João Vasco Paiva: Green Island
“Green Island” is an immersive solo exhibition by João Vasco Paiva (b. 1979) that takes land cityscapes as a starting point to deconstruct various states of ambivalence: framed ideals of the urbanised versus the natural, the push and pull between construction and eventual dereliction.
At the heart of the exhibition is its title, “Green Island”, which refers to a cement brand, produced in Hong Kong, yet established as a company in the early 20th century on an island brandishing the same name in Macao (Ilha Verde). Paiva uses this title as a point of departure, reflecting visually on the irony of the words in the context of the city’s framework, whilst using the material itself to mount a discourse on the urban dialectic. Channelling this are the centrally-placed sets of sculptures: casted water bottles and cement bags. Beyond their literal, medium-based association with the exhibition name, they nod to a city’s growth near water sources, its construction and social productivity. Equally, through their careful arrangement, they engage the force of gravity, the delicate balance between placement and fall, acknowledging the cycle of creation and collapse.
Between the sculptures, a bed of sand creates a non-flat surface for the viewing of the works, engaging visitors to physically engage with the exhibition context. Building on the actuality or fiction of the setting, ‘Studies for a Possible Green Island’ (2016), presents a series of collages on millimetric paper, which combine photographs of different geographic locations, principally Lamma Island, where Paiva lives and travels from daily – with line drawings of items ranging from rocks to debris, all found either on Ilha Verde, Lamma Island or Lichtenberg in Berlin. Centring further on urban environments, ‘The Highways Department Colour Book’ (2016) comprises a collection of the technical drawings required to build and design all the components of Hong Kong’s public spaces. Presented together as a colouring book, some pages of which have been filled out by Paiva but others purposely not, the work lends a playful twist to the defiance of protocol whilst providing an escape, from stress, from contexts, akin to the youthful act of classroom doodling.

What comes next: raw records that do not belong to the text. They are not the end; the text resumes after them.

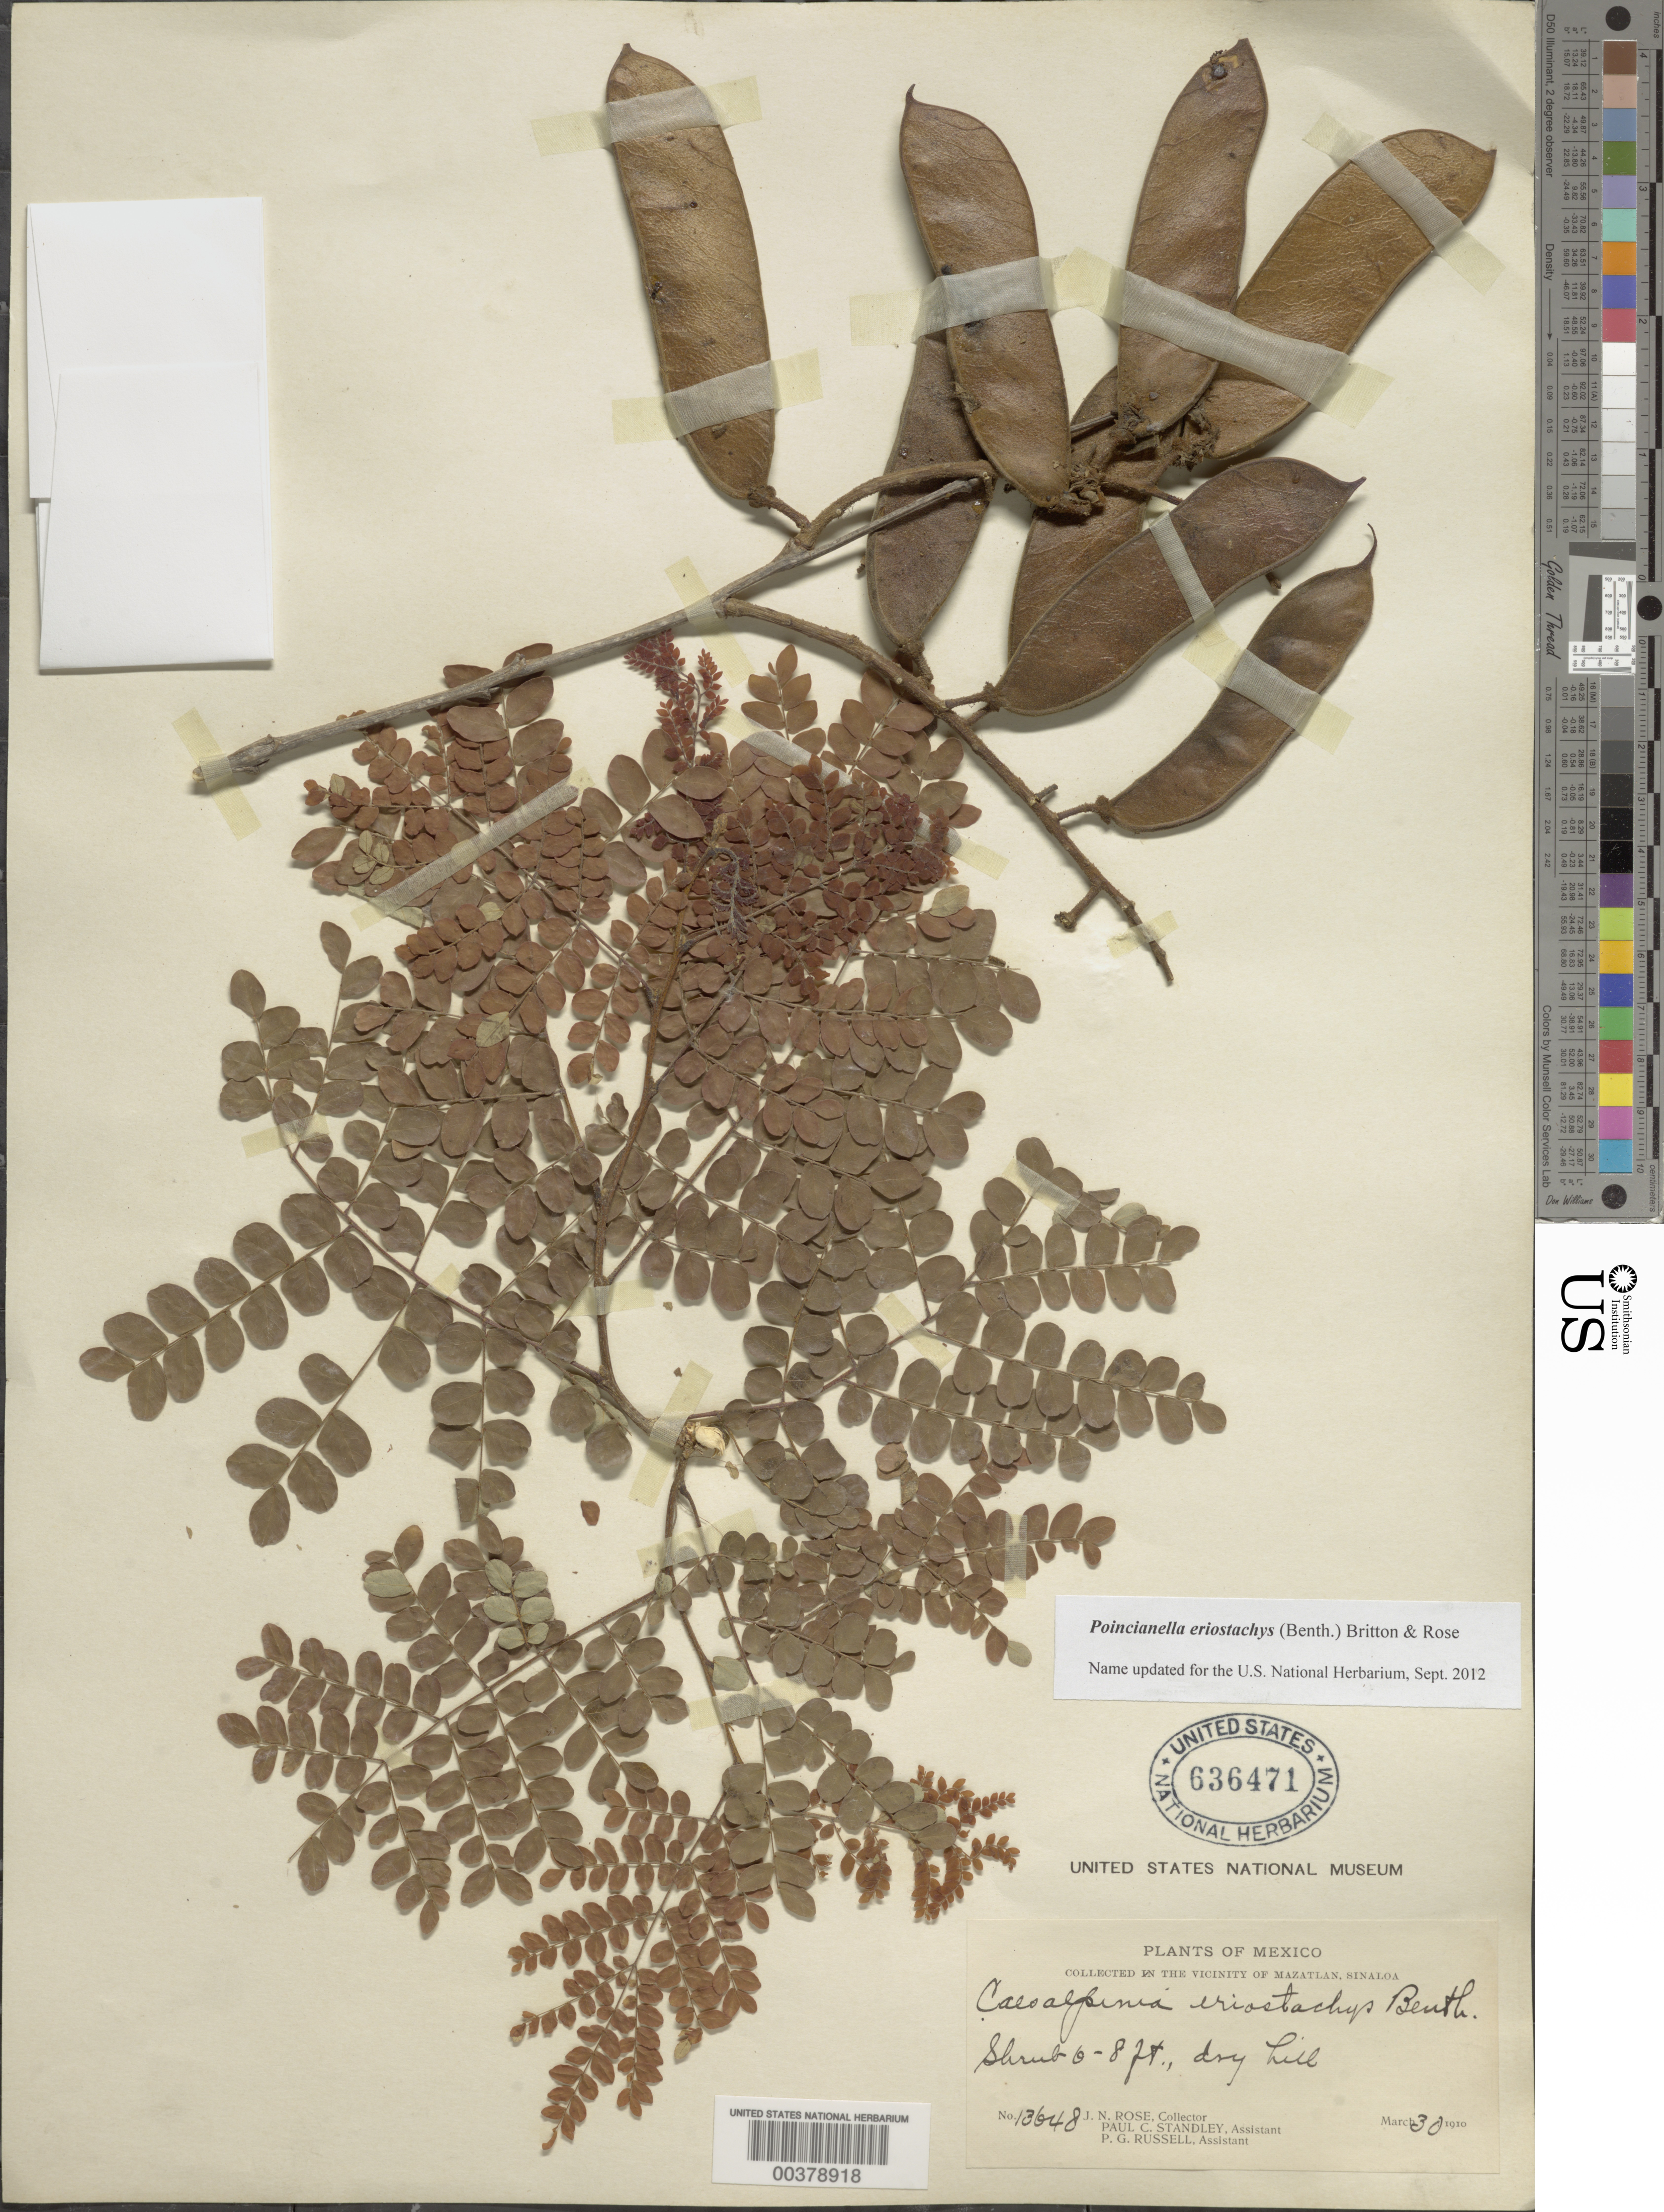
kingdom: Plantae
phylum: Tracheophyta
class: Magnoliopsida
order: Fabales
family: Fabaceae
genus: Cenostigma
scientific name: Cenostigma eriostachys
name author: (Benth.) Gagnon & G.P. Lewis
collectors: J. N. Rose, P. C. Standley & P. G. Russell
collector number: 13648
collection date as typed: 30 Mar 1910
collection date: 1910-03-30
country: Mexico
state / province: Sinaloa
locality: Vicinity of Mazatlan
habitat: Dry hill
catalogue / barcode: US 636471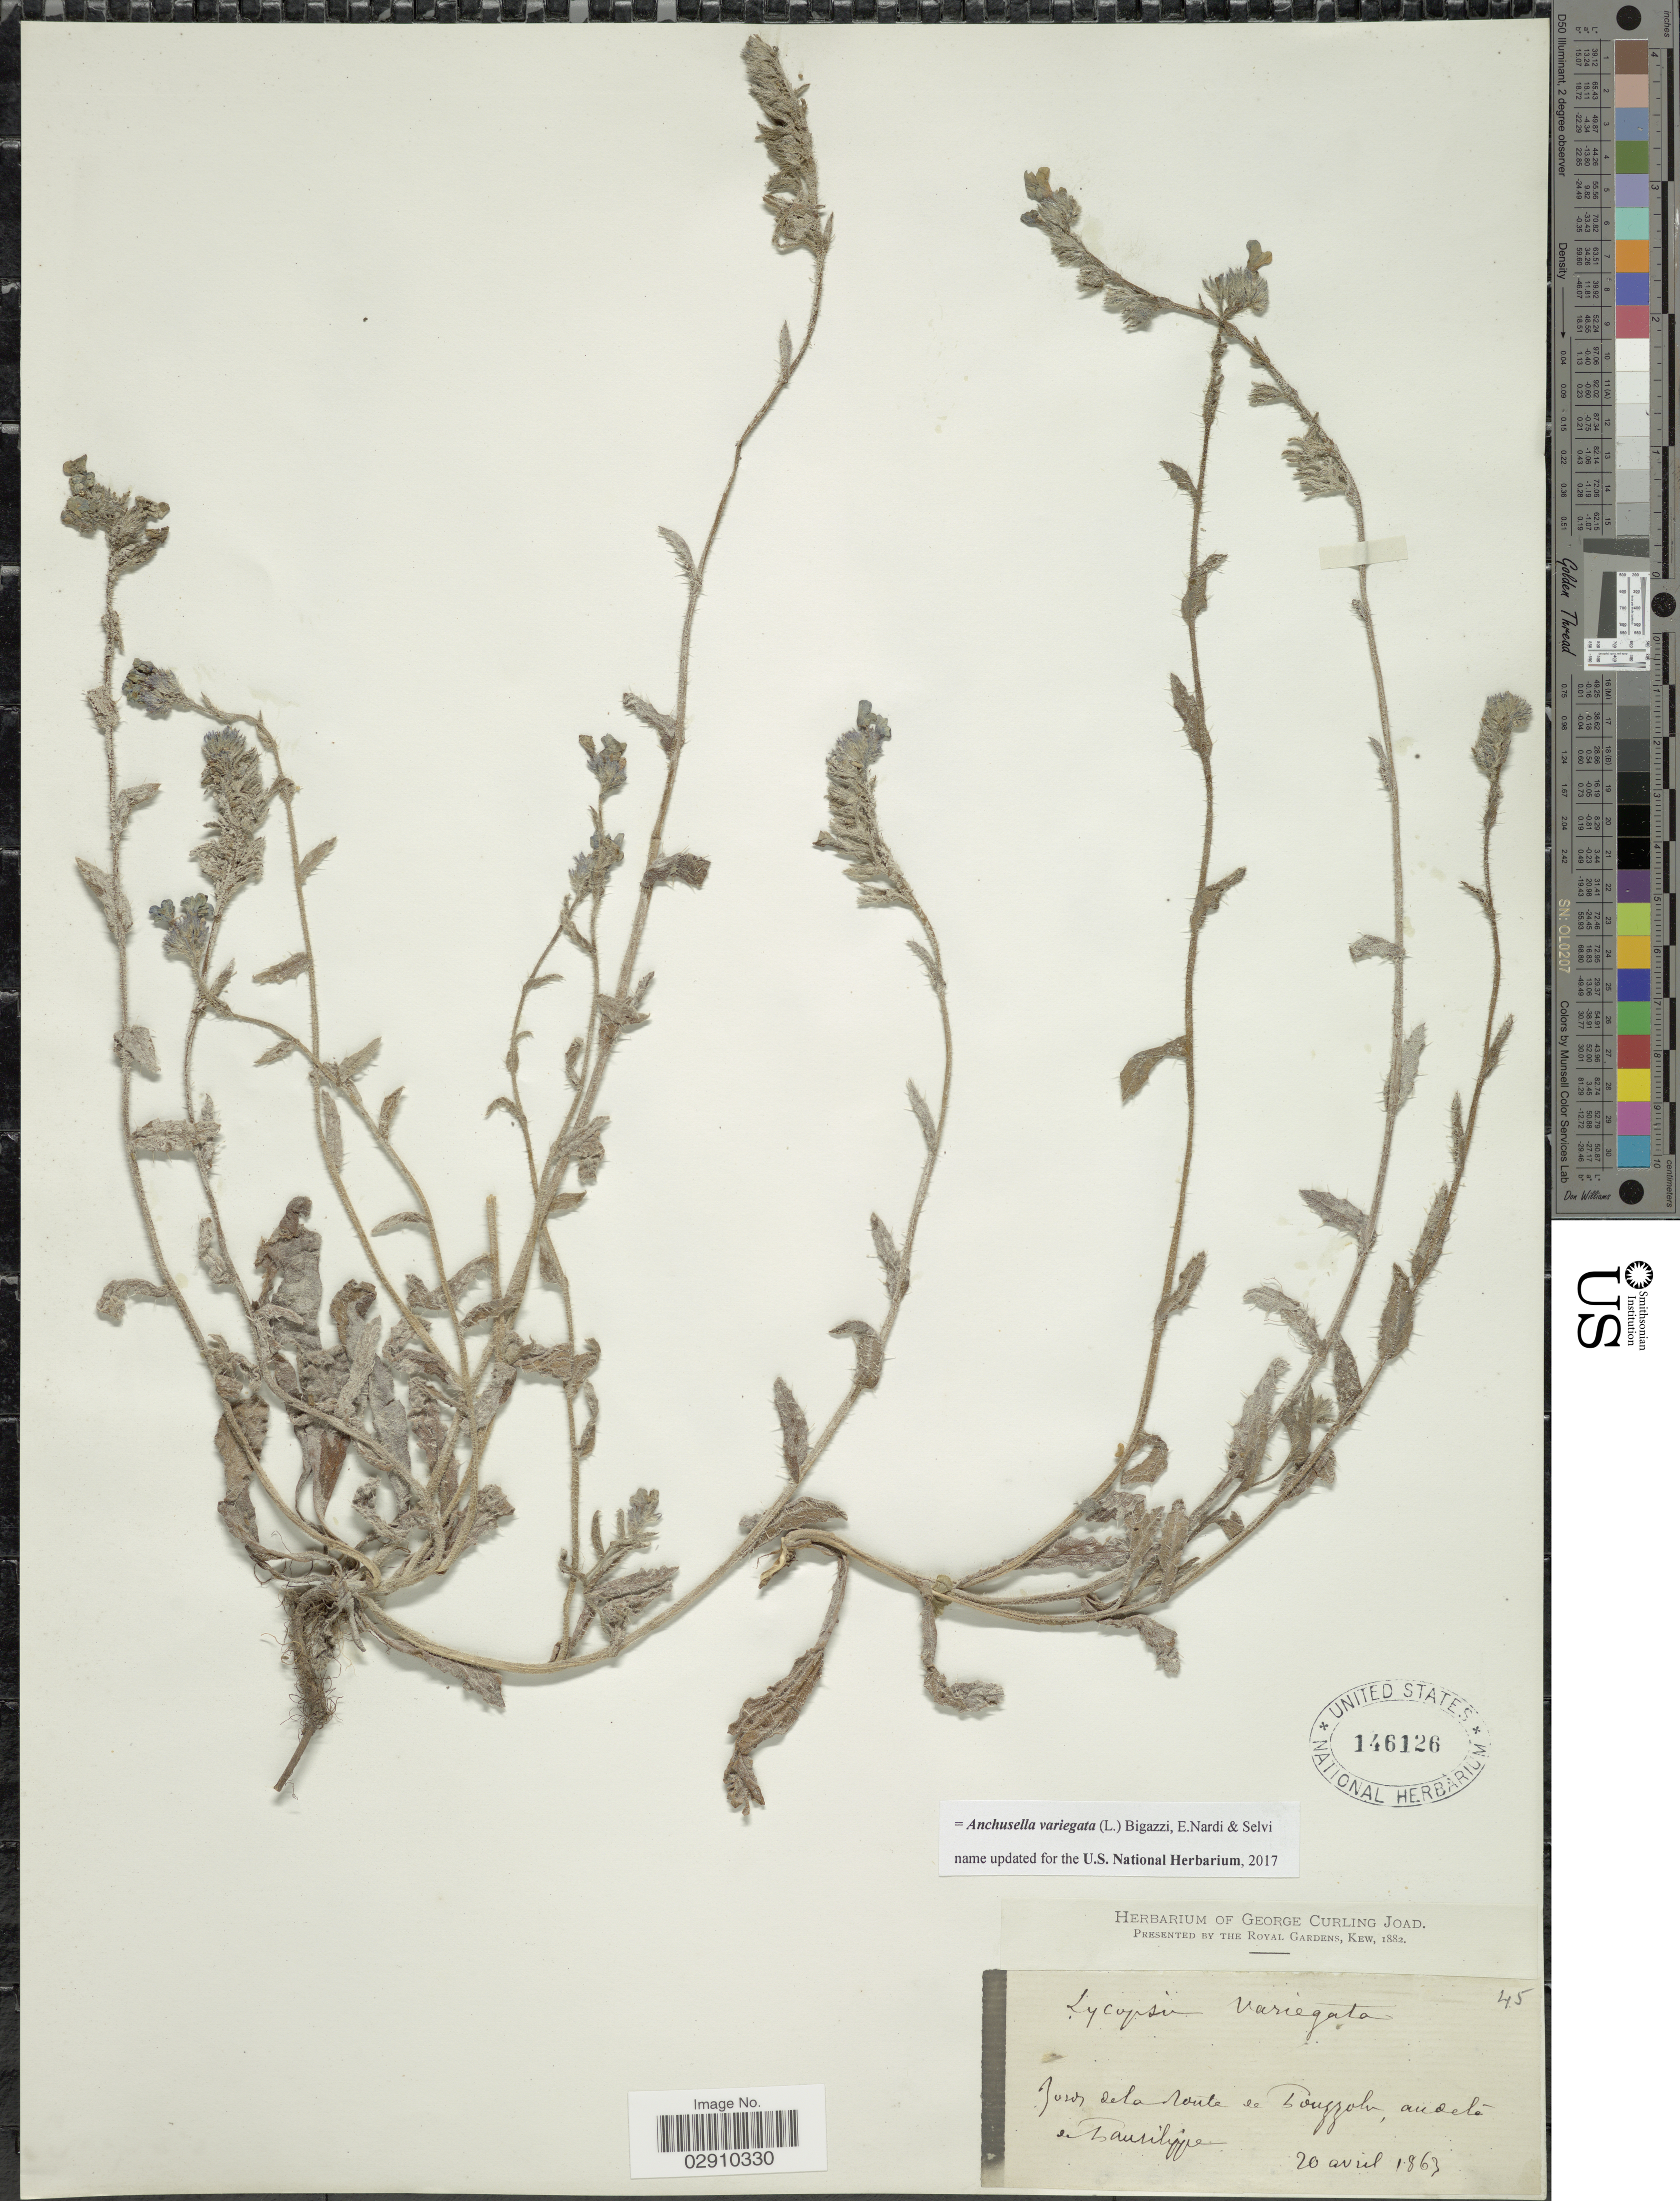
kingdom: Plantae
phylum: Tracheophyta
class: Magnoliopsida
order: Boraginales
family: Boraginaceae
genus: Anchusella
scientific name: Anchusella variegata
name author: (L.) Bigazzi et al.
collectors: ex herb. George Curling Joad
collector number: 45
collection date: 1863-04-20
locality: Bords de la route de Bouzzoba, andeta de Taurilippe.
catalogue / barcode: US 146126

Building on the dichotomy between creation and breakdown is the work ‘Pallet’ (2016), based on the corner of a broken cargo tray. Widely used in markets, the piece is associated with social exchange, marked by consumption; in its incomplete state, broken due to excess items, the work indicates exaggeration or abundance. Additionally, through its process of creation and the materials used – 3D scanning and subsequent reproduction in aluminium – ‘Pallet’ references actual building and constructs. In the context of Hong Kong, the surrounding physical works in the exhibition and the distant hum pervading the space (Mike Cooper’s ‘Ho’omanau nui’), ‘Pallet’ adds a further angle to the fabric of the exhibition, aligning it, evermore clearly, with a consideration of present day ruins, both visual and out of sight.
Ultimately, “Green Island”, as described by Paiva, “presents itself as a ruin of the present day, a post-human landscape, where its features are objects that carry in themselves the traces of mankind – mankind as a component/factor of time.” Highlighting that “the present is already a ruin if we remove the people” from urban settings to natural landscapes, Paiva exposes a cyclical conundrum in that the states of ambivalence, the push and pull between materials and places, which lead to construction and ruin, are created by man – yet – without him, the ruin is already in and of itself.